» Task brief: Below are the records; copy out every line that holds the word "wire".
_ _ _ _
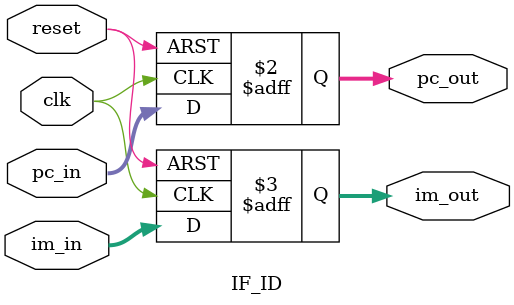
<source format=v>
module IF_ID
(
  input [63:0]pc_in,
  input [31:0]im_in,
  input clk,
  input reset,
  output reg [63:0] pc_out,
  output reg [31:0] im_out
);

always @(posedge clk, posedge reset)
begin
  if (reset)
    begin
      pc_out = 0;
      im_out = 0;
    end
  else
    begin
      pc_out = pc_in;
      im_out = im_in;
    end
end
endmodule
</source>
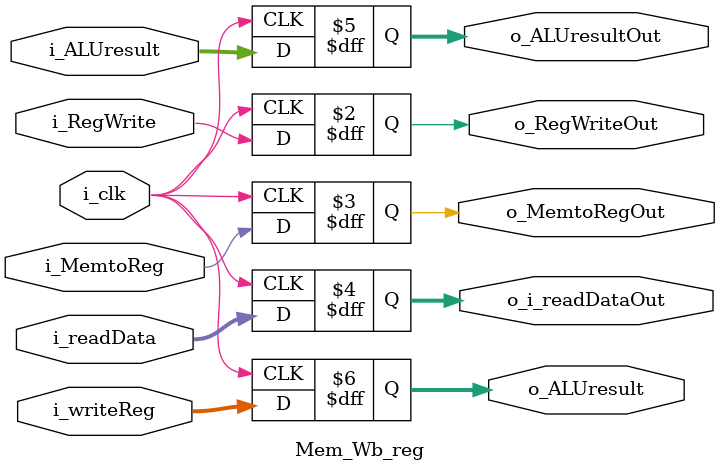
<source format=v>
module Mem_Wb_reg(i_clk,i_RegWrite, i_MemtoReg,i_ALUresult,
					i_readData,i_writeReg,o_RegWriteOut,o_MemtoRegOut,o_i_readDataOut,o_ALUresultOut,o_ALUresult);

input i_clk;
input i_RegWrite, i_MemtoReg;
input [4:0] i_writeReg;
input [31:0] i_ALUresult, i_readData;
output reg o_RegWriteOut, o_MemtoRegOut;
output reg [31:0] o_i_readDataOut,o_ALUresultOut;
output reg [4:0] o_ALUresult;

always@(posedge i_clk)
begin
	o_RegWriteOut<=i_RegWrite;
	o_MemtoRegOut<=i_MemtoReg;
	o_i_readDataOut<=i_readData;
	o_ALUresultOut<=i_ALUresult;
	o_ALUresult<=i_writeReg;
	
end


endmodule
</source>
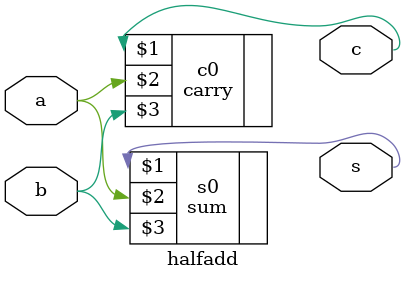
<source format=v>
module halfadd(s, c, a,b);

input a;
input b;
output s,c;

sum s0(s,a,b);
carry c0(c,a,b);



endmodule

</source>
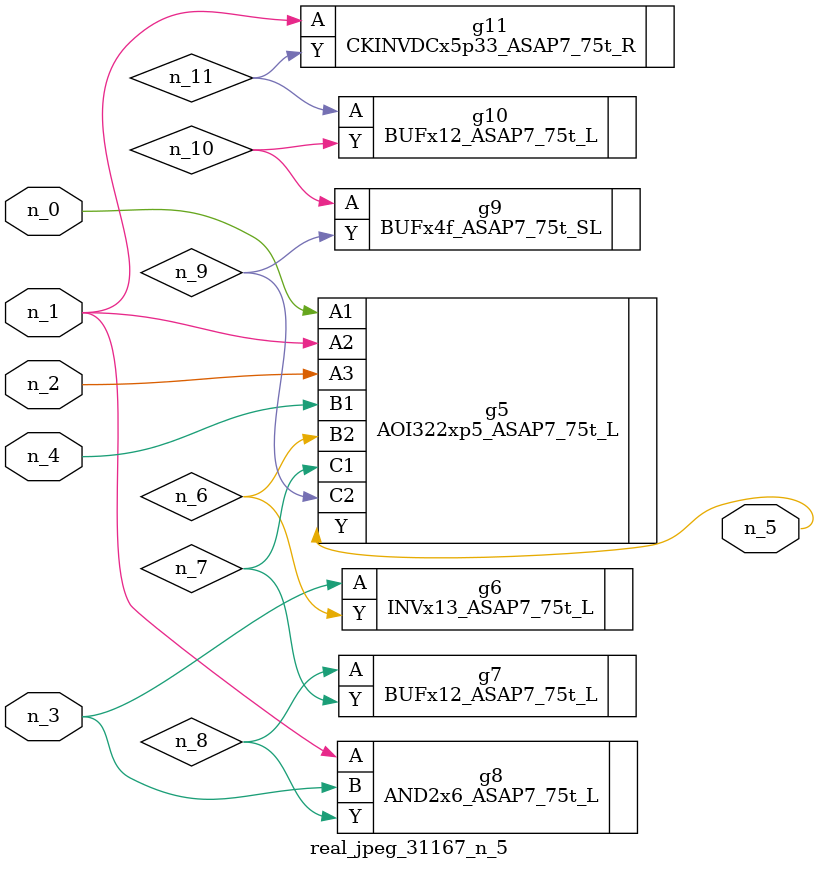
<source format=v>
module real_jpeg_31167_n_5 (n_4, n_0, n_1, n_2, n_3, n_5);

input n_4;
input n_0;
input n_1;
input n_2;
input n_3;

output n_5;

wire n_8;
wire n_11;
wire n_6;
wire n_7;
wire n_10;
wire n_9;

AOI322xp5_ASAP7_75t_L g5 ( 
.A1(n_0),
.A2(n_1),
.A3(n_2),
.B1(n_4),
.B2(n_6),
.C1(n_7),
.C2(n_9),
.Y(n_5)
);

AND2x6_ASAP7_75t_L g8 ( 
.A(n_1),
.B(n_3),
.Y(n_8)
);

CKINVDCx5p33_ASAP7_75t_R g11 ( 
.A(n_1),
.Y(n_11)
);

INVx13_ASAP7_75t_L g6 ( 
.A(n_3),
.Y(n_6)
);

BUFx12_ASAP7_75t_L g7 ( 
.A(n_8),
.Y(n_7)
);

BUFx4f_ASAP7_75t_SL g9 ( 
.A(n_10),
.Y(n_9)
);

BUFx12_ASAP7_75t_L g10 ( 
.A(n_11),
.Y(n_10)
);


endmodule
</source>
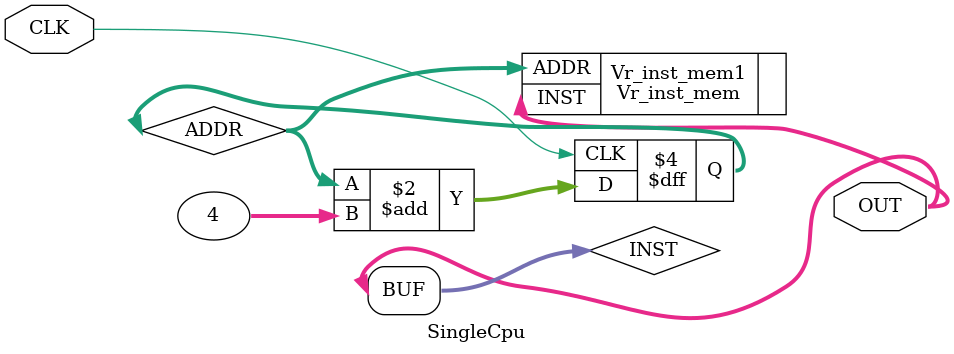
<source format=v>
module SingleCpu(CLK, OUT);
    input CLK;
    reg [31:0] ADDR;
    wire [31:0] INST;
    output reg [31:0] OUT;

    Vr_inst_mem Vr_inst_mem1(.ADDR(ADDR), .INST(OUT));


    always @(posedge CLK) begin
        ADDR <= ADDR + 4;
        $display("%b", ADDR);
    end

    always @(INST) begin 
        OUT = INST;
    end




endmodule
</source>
_ _ _ _
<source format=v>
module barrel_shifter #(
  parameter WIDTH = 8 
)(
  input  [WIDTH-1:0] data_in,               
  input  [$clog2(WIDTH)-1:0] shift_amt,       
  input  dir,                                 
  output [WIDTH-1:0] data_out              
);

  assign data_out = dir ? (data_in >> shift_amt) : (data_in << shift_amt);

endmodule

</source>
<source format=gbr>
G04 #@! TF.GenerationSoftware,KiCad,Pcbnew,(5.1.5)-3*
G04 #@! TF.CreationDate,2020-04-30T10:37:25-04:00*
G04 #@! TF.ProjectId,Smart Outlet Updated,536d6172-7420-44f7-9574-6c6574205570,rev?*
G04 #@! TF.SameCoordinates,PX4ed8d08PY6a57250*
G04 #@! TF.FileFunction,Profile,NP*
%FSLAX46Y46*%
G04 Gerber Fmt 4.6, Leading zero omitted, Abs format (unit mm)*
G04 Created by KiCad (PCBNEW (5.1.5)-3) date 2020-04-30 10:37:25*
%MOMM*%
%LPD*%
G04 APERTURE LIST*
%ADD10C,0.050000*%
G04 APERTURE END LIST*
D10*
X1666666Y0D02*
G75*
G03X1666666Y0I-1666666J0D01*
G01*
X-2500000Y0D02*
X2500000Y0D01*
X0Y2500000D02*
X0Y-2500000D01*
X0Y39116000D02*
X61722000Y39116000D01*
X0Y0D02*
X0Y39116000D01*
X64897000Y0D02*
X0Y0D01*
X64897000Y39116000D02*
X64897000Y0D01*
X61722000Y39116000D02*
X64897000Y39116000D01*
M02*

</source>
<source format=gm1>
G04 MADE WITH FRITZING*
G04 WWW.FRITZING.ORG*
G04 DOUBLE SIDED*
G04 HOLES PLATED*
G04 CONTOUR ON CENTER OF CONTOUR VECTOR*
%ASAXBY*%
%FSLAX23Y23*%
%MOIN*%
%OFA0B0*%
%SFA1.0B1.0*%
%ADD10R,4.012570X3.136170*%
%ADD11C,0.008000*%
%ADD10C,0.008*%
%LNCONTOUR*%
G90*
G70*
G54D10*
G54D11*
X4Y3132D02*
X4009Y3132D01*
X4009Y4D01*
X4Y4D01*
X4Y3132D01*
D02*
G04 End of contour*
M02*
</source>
_ _ _ _
» Solution to this problem:
wire n_8;
wire n_11;
wire n_6;
wire n_7;
wire n_10;
wire n_9;
    wire [31:0] INST;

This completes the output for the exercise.